Dubois G
Service d'Evaluation Médicale--C.H.U Nord, Amiens.
Bull Acad Natl Med. 1998;182(5):939-50; discussion 951-3.
One smoker out of two dies from smoking. Fifty five percent of the French population smoke at age 18. To decrease the tobacco consumption is thus a paramount public health objective. Following WHO and "Europe Against Cancer", a comprehensive program against smoking should ban advertising, increase prices, protect non-smokers, educate children, promote non-smoking behaviors and help smokers who want to stop. The measures taken in France, following the law of January 10th, 1991, made possible a 11.1% decrease of tobacco consumption and a 14.5% decrease of cigarette consumption. If France is exemplary for the ban of tobacco advertising, the means devoted to education and information are poor, the weakest in Europe.
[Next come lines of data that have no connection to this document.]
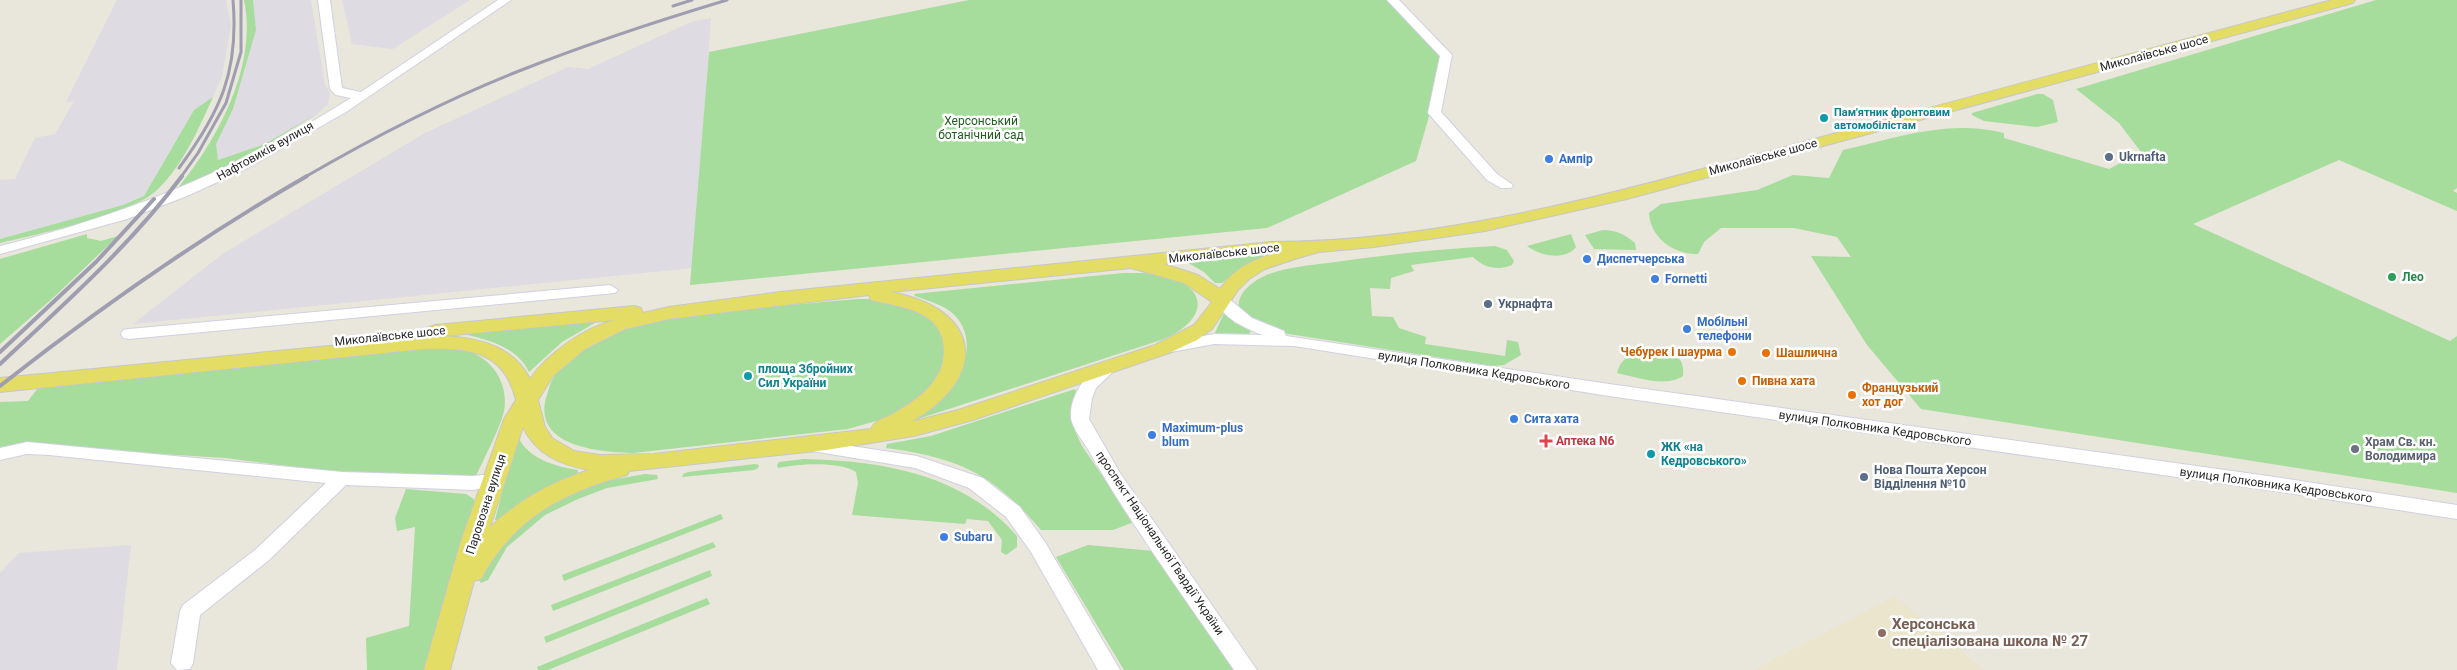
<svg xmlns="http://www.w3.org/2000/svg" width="2457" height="670" font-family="Roboto,sans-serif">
<rect width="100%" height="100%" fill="#e9e6db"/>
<!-- industrial -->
<path fill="#dedbe2" d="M117,0H226L231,25L222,77L213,97L194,110L144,196L123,205L0,239V180L15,179L35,138L55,134L74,101L66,102Z
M253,0H311L325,85L330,93L328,104L313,117L265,144L218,160L216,144L233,109L256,30Z
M342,0H470L393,49L352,44Z
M711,18L693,268L133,324L224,253L425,133L568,67L588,69L691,22Z
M131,545L117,670H0V573L19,553Z"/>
<!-- education -->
<path fill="#eae5cc" d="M1895,596L1984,670H1754Z"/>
<!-- green -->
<path fill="#a6dc9c" d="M244,0H253L256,30L233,109L216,144L218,160L265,144L323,110L268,144L216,171L178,188C218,139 258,65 244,0Z
M969,0H1388L1442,55L1430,113L1416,161L1267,228L690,285L709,52Z
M2376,0H2457V188L2453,191L2457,193V211L2339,160L2193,224L2450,341L2457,336V493L1921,409L1867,345L1811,256L1851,257L1837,237L1794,228H1721L1704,242L1698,254C1675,255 1650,238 1649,213L1661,204L1757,190L1793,175L1829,178L1843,150C1897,138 1948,119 2004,133V138L2109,169L2141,152L2119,123L2076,89Z
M2037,94H2043L2053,100L2058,122L2037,127L1984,121L1972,115V113Z
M213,97C199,128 183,165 158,189C132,215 38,234 0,243V239L123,205L144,196L194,110Z
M1603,230C1617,230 1625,235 1635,243L1636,250L1594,249L1585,235Z
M87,234V238L101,241L118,236L54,297L0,344V259Z
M1571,234L1576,247C1565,261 1540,256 1527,246Z
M1495,246L1507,250L1514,261L1512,265C1498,271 1484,268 1473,257L1411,265L1414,271L1391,278L1390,289L1370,288L1372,316L1393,317L1399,328L1426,337L1425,344L1505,356L1507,340L1518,342L1521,355L1504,365L1493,366L1276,332L1258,325L1239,310C1237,298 1244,289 1254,282C1273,268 1305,266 1328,263C1383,255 1439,249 1495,246Z
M1264,252L1266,256L1246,264L1222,283H1215L1204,272L1185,261Z
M1123,273C1139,273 1158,272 1173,278C1218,297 1194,328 1161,340L918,419C922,409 938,402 946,394C967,373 978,333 950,311C940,304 926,300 915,296L914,294Z
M858,299H878L927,313L944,331L945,369L926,394L890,417L848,429L633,453C600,452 533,447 546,398C549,390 550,381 556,374C574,349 604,336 632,325C660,315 693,315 722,312C767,307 813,303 858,299Z
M1224,313L1235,323L1251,331L1249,334L1215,333Z
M598,321L562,342L529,372C517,347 489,340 464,334Z
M430,348C441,348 453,348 464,350C492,357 509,383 504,411C500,429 483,460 475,478L365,476L226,458L110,451L0,450V402L28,401L38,388Z
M1635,353C1656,353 1686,345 1683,376C1665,388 1637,377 1617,373C1620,362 1625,357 1635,353Z
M1075,389L1076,392L1071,414L1075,431L1082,446L1134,522L1113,530H1041C993,474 960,458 886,448L887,444L931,436Z
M519,439C531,460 555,466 578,470L577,475L500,520H495L516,440Z
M804,459C883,461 963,474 1017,536V547L1006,555L1001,552L1002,540L988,521L967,519L965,524L852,515L858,483L856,472C839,461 798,464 778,468L777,465L779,462Z
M755,464L759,465L758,468L754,470L682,477L683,474L688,472Z
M645,474L657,475L658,479L607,488L578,499L545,515L507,547L488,580L481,583L478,579L491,554L530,516L575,492L606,481Z
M406,489L466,494L474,499V508L424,670H367L366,638L409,626L415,527L397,531L395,518Z
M721,514L723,519L564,581L562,575Z
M713,542L716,547L553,611L551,605Z
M1088,545L1154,551L1235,670H1124L1056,557Z
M710,570L712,576L546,643L544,637Z
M707,598L710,604L548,670H538L537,667Z"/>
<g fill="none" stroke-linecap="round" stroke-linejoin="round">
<!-- minor casing -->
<g stroke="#d0d1e0" stroke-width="2">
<path id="minor" d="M318,0H330L342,88L361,92L498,0H511L346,112L244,170L187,196L127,219L0,254V246C127,215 240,168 351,98L336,95L330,89Z
M1387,0H1399L1452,55L1441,112L1497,174L1513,185L1511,188H1501L1487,180L1428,113L1440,56Z
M610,285L618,290L615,293L129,339L123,338L121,334L123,330L129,329Z
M1221,295L1227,297L1252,318L1284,331L1286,336L1609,384L2268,476L2457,505V519L2268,490L1609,396L1294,346L1214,344L1171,352L1165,351L1163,347L1165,343L1214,334L1263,335C1243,328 1225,318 1213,300Z
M1112,360L1118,361L1120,365L1096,388L1092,398L1089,419L1120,473L1257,670H1234C1185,598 1132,527 1089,451C1084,442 1072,428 1071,418C1069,395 1090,365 1112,360Z
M812,440L917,456L983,478L1020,507L1045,542L1120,670H1098L1031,552L1006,517L969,488L915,468L806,450L803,446L806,442Z
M27,442L342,472L473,476L493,474L500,475L502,480L500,485L473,490L346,485L269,560L200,615L193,663L190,669L177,670L171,663L180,611L183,605L255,550L326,483L49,455L27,454L0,460V448Z"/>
</g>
<!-- major casing -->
<g stroke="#c7c7c7" stroke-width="2">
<path id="major" d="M2332,0H2355L2353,3L1627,199L1485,231L1374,247L1319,252L1295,259L1265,269L1249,279L1238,290L1212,329L1197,340L1169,353L973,420L914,436L826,450L629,471L627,475C562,493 514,518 481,579L474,581L450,670H424L460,544L504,419L516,400C504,350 468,348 423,349L0,392V378L433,336L426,331L429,327L436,325L634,306L641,308L643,313L669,307L780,292L1271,242C1449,242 1622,190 1792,145C1972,96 2152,48 2332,0ZM1278,252C1254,259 1234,268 1220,289L1198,275L1164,264ZM1131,268L1184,283L1212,302L1194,325L1155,345L958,410L911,422C990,377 982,309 891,292ZM869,295L871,300C900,307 943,310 944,349C945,382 916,401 889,416C882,419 874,421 871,429L654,454L599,455L574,451L552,438L545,427L538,400L553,376L585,349L625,329L669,319ZM615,320C585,327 547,354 530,379C513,346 480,338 444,336ZM523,427C536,454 560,465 589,470C551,482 519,500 490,527Z"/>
</g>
<!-- minor -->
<use href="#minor" fill="#fff" fill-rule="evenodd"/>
<!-- major -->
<use href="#major" fill="#e3dd66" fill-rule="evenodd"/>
<!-- rail-far1 -->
<path stroke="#9f9eb1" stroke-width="3" d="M673,6L692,0
M179,168C221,111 239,71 233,0
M181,177L198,153L226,103L241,52V0
M305,177C374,137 445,100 519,71C587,44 657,21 727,0"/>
<!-- rail -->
<path stroke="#9f9eb1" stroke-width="4" d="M0,352L96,262L154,199
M0,364C64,304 130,246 182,176
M0,386C98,309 199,238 307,176"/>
</g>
<!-- markers -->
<g fill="#0f9aa8" stroke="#fff" stroke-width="2">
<circle cx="1824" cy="118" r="5"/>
<circle cx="748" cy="376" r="5"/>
<circle cx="1651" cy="454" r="5"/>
</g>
<g fill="#5c6f8a" stroke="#fff" stroke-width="2">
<circle cx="2109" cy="157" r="5"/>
<circle cx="1488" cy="304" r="5"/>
<circle cx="1864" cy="477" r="5"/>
</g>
<g fill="#3f7fe0" stroke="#fff" stroke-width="2">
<circle cx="1549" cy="159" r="5"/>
<circle cx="1587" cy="259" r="5"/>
<circle cx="1655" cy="279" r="5"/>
<circle cx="1687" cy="329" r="5"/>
<circle cx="1514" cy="419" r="5"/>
<circle cx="1152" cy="435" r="5"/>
<circle cx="944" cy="537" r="5"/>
</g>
<circle fill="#2e9e5b" stroke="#fff" stroke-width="2" cx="2392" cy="277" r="5"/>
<g fill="#e8710a" stroke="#fff" stroke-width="2">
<circle cx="1732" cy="352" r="5"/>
<circle cx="1766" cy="353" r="5"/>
<circle cx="1742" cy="381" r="5"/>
<circle cx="1852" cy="395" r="5"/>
</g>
<path fill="#e0444e" stroke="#fff" stroke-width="2" d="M1543.5 433.5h5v5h5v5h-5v5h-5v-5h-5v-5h5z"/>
<circle fill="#6b7280" stroke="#fff" stroke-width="2" cx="2355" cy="449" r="5"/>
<circle fill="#8d6e63" stroke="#fff" stroke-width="2" cx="1882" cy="633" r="5"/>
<g text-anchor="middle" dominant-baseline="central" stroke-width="5" stroke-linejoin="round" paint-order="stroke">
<!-- far-culture labels -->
<g font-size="11" font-weight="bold" fill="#0d838f" stroke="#fff" text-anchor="start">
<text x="1834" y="112">Пам'ятник фронтовим<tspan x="1834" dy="13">автомобілістам</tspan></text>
</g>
<!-- street labels -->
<g font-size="12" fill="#282828" stroke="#fff">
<text transform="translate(2154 53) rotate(-15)">Миколаївське шосе</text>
<text transform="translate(265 151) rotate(-29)">Нафтовиків вулиця</text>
<text transform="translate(1763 157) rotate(-15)">Миколаївське шосе</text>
<text transform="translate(1224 253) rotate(-6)">Миколаївське шосе</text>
<text transform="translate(390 336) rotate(-6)">Миколаївське шосе</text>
<text transform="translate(1474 370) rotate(9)">вулиця Полковника Кедровського</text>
<text transform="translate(1875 428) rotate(8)">вулиця Полковника Кедровського</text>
<text transform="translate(2276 485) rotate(8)">вулиця Полковника Кедровського</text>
<text transform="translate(486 504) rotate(-72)">Паровозна вулиця</text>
<text transform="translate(1160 543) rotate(56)">проспект Національної Гвардії України</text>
</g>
<!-- park labels -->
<g font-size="12" fill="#215e20" stroke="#fff">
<text x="981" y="121">Херсонський<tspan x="981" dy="14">ботанічний сад</tspan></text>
</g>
<!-- service labels -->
<g font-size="12" font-weight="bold" fill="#4e5e75" stroke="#fff" text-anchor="start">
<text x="2119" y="157">Ukrnafta</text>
<text x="1498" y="304">Укрнафта</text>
<text x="1874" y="470">Нова Пошта Херсон<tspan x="1874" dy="14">Відділення №10</tspan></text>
</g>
<!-- shop labels -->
<g font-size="12" font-weight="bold" fill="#366cbe" stroke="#fff" text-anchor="start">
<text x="1559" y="159">Ампір</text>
<text x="1597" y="259">Диспетчерська</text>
<text x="1665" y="279">Fornetti</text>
<text x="1697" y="322">Мобільні<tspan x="1697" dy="14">телефони</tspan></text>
<text x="1524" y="419">Сита хата</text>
<text x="1162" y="428">Maximum-plus<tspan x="1162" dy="14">blum</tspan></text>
<text x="954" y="537">Subaru</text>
</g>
<!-- leisure labels -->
<g font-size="12" font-weight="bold" fill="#27864d" stroke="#fff" text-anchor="start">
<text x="2402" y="277">Лео</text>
</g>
<!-- food labels -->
<g font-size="12" font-weight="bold" fill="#c56008" stroke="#fff" text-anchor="start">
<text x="1722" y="352" text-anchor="end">Чебурек і шаурма</text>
<text x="1776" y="353">Шашлична</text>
<text x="1752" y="381">Пивна хата</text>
<text x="1862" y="388">Французький<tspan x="1862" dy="14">хот дог</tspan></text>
</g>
<!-- culture labels -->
<g font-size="12" font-weight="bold" fill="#0d838f" stroke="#fff" text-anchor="start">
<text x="758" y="369">площа Збройних<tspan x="758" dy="14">Сил України</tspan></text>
<text x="1661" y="447">ЖК «на<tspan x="1661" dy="14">Кедровського»</tspan></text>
</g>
<!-- health labels -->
<g font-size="12" font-weight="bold" fill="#be3a42" stroke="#fff" text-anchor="start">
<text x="1556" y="441">Аптека N6</text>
</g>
<!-- worship labels -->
<g font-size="12" font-weight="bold" fill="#5b616d" stroke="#fff" text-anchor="start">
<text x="2365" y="442">Храм Св. кн.<tspan x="2365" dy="14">Володимира</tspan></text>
</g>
<!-- near-education labels -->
<g font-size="15" font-weight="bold" fill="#785e54" stroke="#fff" text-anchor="start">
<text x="1892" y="624">Херсонська<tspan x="1892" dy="17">спеціалізована школа № 27</tspan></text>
</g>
</g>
</svg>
So, it is still possible to speed up the decrease of tobacco consumption in France so that the estimate of 165,000 deaths related to tobacco consumption in 2025 will not occur. This success has to be interpreted within a European and Worldwide context. The tobacco industry is responsible for denying the danger of tobacco, the addictive effect and nicotine and for targeting children and adolescents. Faced to the forecast of 100 million deaths within twenty years, only an international solution can be of the right size. WHO should be given this responsibility.